Ni_3Al含量对WC基钢结硬质合金组织与性能的影响

Effects of Ni_3Al content on microstructure and properties of WC based steel bonded carbide

为了改善WC基钢结硬质合金性能,以热力学计算为基础,探索Ni_3Al添加量对WC-Fe(Cr,Mo)钢结硬质合金组织与性能的影响。采用粉末冶金方法,以添加Ni_3Al预合金粉的方式添加Al,通过液相烧结制得不同Ni_3Al含量(0,0.5%,1.0%,1.4%,质量分数)的WC-50%(Fe-Ni-Al-Cr-Mo)合金样品。采用差示扫描量热分析(DSC)、X射线衍射仪(XRD)、扫描电子显微镜(SEM)和金相显微镜分别对合金的液相温度点、相组成和显微组织进行了检测分析,并讨论了合金物理力学性能和磁性能的变化规律。结果表明:粘结相主要由γ-α+β′三相构成,且随着Ni_3Al含量的增加,Ni元素可以稳定奥氏体,粘结相中γ-Fe含量增加,1250℃时,Fe-Ni-Al粘结相从液相中析出γ-Fe相的形核驱动力增大,使得粘结相的晶粒细化,粘结相中析出的Ni Al相增多;合金硬质相主要为WC和Fe_3W_3C,WC沿晶界偏聚;γ-Fe含量增多,固溶了更多C元素,使Fe_3W_3C的含量随Ni_3Al含量增加而减少;WC晶粒细化,分布更为弥散。在上述因素共同影响下,合金密度略有降低,粘结相的磁饱和强度下降,矫顽磁力上升;硬度上升,抗弯强度先下降后上升,并在添加Ni_3Al含量为1.4%时,硬度和抗弯强度达到最大值。

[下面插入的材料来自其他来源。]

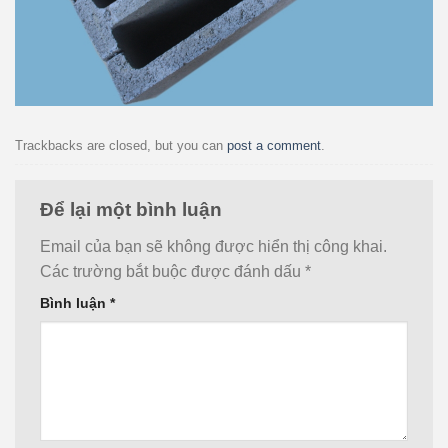
Trackbacks are closed, but you can
post a comment
.
Để lại một bình luận
Email của bạn sẽ không được hiển thị công khai.
Các trường bắt buộc được đánh dấu
*
Bình luận
*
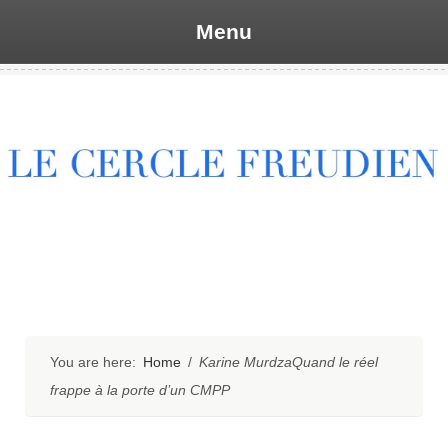
Menu
Skip
to
content
You are here:
Home
/
Karine MurdzaQuand le réel
frappe à la porte d’un CMPP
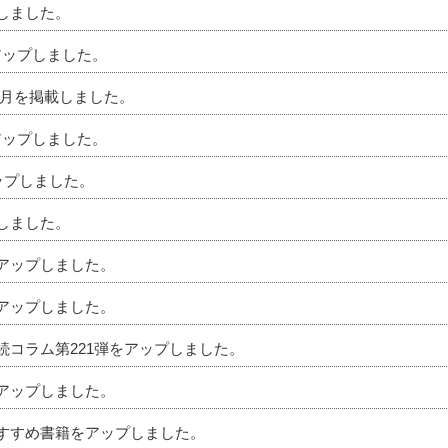
プしました。
アップしました。
」5月を掲載しました。
アップしました。
アップしました。
プしました。
をアップしました。
をアップしました。
相続コラム第221弾をアップしました。
をアップしました。
のおすすめ書籍をアップしました。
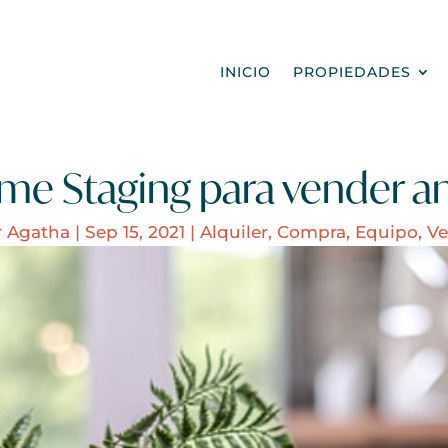
INICIO
PROPIEDADES
e Staging para vender a
r
Agatha
|
Sep 15, 2021
|
Alquiler
,
Compra
,
Equipo
,
Ve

In order to improve the performance of WC based steel bonded carbide, the effects of Ni3Al content on microstructure and properties of WC-Fe（Cr, Mo） steel bonded carbide were explored based on thermodynamic calculation. The alloys with different Ni3Al contents （0, 0.5%, 1.0%, 1.4%, mass fraction） were prepared by liquid phase sintering method through adding Al with the form of Ni3Al prealloyed powders. The liquidus temperature, phase composition and microstructure of alloys were analyzed by the differential scanning calorimetry （DSC）, X-ray diffractometer （XRD）, scanning electron microscope （SEM） and metalloscope, respectively. The effects of Ni3Al content on the mechanical and magnetic properties of alloys were investigated. The results show that, with the increase of Ni3Al content, γ-Fe content increase, due to the improved stabilities of austenite through the solution of Ni element. The driving force for the nucleation of the γ-binder precipitating from liquid phase at 1250 ℃ increases, which refines the grains, NiAl precipitation in the binder phase increases. The hard phases are mainly WC and Fe3W3C, with the increase of Ni3Al content, more C element dissolves in γ-Fe binder phase, which leads to a less precipitation of Fe3W3C, refined WC grains are distributed more dispersedly. Above all, with the increase of Ni3Al content, the density of alloys decreases slightly. The magnetic saturation of binder phase decreases while coercive force increases. The hardness of alloys raises while the transverse rupture strength of alloys first decreases, then increases. Both the hardness and transverse rupture strength reach maximum value when the Ni3Al content is 1.4%.